##### EXTRAIT DU DOCUMENT #####

Les militants récusent d’ailleurs l’emploi du terme de « bavure ». Pour eux, aucune faute n’est seulement imputable à l’agent X ou l’agent Y (ce que l’on appelle, aux États-Unis, la rhétorique du rotten apple, le fruit pourri dans un panier sain). Ils n’ont pas tort. Ainsi, après l’affaire Malik Oussekine, la commission parlementaire de l’époque (car il y eut commission parlementaire…) avait bien mis en évidence que les deux agents finalement estimés coupables étaient membres d’un service de la Préfecture de police – les Pelotons voltigeurs mobiles –, qui avait pour caractéristique de laisser ses agents sans lien radio avec le dispositif engagé, alors qu’ils étaient armés d’engins extrêmement dangereux (les bâtons frappant en pleine vigueur depuis des motos lancées à 50km/h).
Si le gouvernement refuse le terme « bavure », c’est plus simplement que ce mot suggère en tout état de cause un facteur humain, donc une imputabilité qui, in fine, mettra en cause un agent public, qu’il soit agent de ligne ou Premier ministre.
La Vie des Idées : Quelle est la doctrine du maintien de l’ordre en France ? Procède-t-elle de textes fermes et établis, ou bien est-elle le fruit de l’adaptation sur le terrain dans le cours de l’événement ?
Fabien Jobard : Ce que l’on appelle en France le « maintien de l’ordre » est fondé sur le paradoxe que cette opération de police particulière n’est presque plus une opération de police.
Dans la police quotidienne, beaucoup voire tout repose sur l’appréciation individuelle, par les agents, de la situation et de ce qu’elle requiert. En maintien de l’ordre, au contraire, la chaîne de commandement n’autorise aucune prise d’initiative – pas même, presque, lorsque la légitime défense de soi ou d’autrui est en jeu.
Tout découle donc de l’autorité civile, c’est-à-dire du gouvernement ou de son représentant, le préfet. Ce n’est pas une particularité française à proprement parler, mais il faut noter que la plupart des démocraties adoptent le système de common law qui mise sur le principe de l’autonomie policière (« police autonomy »). Dans un tel système, le politique n’intervient jamais dans le cours des opérations, qui est du ressort exclusif du chef de police. Il y a donc une stricte séparation entre le politique qui envisage l’action et le policier qui la mène sur le terrain. Le maintien de l’ordre ne sert pas un but politique, mais une finalité d’ordre public. Cette disposition de common law découle de la peur de voir le politique « politiser » la police, dans un contexte où une plus grande confiance que chez nous est accordée à la responsabilité des élites policières.
En France, l’histoire nous a légué une peur inverse : on craint par dessus tout de voir le policier prendre le pas sur le politique, et de voir émerger une sorte d’État policier. De ce point de vue, l’ouvrage que l’historien Alain Dewerpe a consacré à la manifestation du 8 février 1962 est très intéressant [1], car il montre que le pouvoir politique central, celui du gouvernement de Gaulle, regardait avec inquiétude et distance le pouvoir policier s’autonomiser sous la direction d’un préfet (Maurice Papon) qui, par conviction personnelle et par crainte face au pouvoir très fort dont disposait la police à l’époque, prit systématiquement le parti de l’aile la plus dure de la police parisienne.

#####

> _ACTION REQUISE_:
Reproduisez à l'identique le passage de l'extrait du document qui commence par « Si le gouvernement » et se termine par « de l’événement ? ». La liste présentée ensuite est sans rapport avec l'extrait du document.

##### DONNÉES FOURNIES #####

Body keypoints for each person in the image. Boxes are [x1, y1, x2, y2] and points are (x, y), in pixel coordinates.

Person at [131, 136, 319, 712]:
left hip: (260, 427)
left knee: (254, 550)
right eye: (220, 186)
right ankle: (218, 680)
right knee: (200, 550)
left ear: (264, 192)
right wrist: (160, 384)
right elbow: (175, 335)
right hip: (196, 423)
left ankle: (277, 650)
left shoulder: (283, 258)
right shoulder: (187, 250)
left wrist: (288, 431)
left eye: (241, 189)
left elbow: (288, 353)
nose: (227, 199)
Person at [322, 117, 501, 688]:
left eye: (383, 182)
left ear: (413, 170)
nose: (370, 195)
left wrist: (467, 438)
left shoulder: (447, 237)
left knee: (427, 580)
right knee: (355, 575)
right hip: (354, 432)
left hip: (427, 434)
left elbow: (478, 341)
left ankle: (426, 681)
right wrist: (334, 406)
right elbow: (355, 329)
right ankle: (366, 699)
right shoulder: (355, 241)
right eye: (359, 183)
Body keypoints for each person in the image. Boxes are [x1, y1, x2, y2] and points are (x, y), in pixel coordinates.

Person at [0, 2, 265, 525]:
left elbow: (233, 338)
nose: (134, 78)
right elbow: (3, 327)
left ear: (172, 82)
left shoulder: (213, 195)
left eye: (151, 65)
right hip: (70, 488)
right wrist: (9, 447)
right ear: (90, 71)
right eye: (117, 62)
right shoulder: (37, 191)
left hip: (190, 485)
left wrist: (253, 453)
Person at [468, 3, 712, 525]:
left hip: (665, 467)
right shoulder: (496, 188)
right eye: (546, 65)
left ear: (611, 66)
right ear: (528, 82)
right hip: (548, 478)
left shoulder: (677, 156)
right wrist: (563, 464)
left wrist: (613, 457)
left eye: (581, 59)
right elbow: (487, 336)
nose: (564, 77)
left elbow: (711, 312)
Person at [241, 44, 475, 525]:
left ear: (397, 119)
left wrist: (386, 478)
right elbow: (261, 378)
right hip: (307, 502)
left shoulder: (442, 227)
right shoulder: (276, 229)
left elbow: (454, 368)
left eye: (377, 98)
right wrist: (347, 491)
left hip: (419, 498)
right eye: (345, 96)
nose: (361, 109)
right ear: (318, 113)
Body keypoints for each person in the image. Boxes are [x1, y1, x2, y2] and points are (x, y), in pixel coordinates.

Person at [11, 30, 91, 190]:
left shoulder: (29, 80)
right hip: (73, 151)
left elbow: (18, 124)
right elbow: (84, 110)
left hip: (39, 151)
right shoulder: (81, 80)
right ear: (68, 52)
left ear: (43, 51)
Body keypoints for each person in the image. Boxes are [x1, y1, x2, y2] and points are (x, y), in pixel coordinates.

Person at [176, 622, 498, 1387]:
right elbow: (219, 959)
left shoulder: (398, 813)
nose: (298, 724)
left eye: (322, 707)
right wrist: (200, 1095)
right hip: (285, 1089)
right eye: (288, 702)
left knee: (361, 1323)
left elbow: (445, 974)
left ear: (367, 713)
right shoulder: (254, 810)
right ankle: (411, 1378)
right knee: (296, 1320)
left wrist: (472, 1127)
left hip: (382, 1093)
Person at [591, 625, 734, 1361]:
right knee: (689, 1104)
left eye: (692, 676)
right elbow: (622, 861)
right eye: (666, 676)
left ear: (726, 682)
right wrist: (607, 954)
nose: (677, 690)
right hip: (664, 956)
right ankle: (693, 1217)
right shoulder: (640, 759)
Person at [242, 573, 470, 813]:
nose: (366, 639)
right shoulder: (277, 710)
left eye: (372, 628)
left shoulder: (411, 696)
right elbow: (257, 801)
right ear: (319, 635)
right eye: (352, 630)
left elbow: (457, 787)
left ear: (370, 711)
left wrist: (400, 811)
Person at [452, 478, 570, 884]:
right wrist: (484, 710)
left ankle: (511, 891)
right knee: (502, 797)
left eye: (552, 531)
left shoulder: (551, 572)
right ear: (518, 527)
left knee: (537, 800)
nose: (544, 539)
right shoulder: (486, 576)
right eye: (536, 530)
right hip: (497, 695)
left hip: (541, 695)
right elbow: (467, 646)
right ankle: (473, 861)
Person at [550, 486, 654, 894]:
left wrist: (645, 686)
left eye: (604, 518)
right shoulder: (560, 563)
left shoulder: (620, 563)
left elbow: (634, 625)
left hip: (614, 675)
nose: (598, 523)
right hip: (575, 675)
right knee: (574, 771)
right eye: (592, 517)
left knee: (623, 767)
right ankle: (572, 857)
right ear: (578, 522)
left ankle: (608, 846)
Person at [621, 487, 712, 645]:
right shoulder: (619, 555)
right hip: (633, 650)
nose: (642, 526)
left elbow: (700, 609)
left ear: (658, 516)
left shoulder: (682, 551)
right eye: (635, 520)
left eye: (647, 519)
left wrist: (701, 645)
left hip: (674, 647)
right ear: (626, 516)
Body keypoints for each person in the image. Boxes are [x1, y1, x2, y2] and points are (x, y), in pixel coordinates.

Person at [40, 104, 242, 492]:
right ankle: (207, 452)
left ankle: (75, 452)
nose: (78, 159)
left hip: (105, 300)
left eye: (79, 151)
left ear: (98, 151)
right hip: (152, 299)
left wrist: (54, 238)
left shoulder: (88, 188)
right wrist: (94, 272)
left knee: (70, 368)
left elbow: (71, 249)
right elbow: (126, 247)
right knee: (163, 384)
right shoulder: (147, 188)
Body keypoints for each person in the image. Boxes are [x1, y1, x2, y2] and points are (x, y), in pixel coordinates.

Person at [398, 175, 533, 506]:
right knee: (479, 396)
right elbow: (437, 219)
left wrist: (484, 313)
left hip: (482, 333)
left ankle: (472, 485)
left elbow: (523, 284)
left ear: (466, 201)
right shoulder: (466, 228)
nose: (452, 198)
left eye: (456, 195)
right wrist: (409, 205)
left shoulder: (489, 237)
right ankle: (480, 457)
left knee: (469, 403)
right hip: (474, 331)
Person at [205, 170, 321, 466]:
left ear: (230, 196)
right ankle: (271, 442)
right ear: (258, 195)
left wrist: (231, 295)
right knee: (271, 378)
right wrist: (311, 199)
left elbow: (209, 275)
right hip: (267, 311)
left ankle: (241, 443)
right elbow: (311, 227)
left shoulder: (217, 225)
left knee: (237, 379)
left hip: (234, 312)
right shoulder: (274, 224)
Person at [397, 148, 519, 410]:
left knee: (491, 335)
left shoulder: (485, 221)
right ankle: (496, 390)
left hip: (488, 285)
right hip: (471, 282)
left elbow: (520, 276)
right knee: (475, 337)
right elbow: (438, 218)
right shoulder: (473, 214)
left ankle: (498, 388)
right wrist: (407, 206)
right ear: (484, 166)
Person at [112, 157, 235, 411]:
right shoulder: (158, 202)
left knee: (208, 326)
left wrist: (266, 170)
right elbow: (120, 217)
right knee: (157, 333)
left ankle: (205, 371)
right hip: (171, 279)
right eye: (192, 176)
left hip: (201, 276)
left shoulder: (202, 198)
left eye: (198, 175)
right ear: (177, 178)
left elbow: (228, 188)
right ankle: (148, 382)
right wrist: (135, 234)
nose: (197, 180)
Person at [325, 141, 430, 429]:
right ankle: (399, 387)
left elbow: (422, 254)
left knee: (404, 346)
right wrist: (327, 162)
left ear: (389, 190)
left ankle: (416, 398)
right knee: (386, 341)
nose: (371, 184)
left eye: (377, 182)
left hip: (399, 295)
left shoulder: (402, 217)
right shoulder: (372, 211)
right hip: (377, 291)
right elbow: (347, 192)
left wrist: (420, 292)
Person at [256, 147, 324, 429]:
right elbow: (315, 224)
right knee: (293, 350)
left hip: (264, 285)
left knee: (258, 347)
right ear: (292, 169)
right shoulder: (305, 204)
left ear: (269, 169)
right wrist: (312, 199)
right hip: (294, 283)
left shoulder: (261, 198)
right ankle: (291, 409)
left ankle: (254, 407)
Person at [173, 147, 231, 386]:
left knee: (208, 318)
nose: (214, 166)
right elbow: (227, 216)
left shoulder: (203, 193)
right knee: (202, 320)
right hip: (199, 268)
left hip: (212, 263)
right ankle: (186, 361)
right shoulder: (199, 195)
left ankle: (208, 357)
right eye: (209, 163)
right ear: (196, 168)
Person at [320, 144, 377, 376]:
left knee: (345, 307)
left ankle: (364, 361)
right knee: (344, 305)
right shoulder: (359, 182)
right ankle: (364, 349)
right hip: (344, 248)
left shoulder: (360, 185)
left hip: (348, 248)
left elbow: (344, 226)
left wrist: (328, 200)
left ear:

#####

> _RÉSULTAT DE L'EXERCICE_:
Si le gouvernement refuse le terme « bavure », c’est plus simplement que ce mot suggère en tout état de cause un facteur humain, donc une imputabilité qui, in fine, mettra en cause un agent public, qu’il soit agent de ligne ou Premier ministre.
La Vie des Idées : Quelle est la doctrine du maintien de l’ordre en France ? Procède-t-elle de textes fermes et établis, ou bien est-elle le fruit de l’adaptation sur le terrain dans le cours de l’événement ?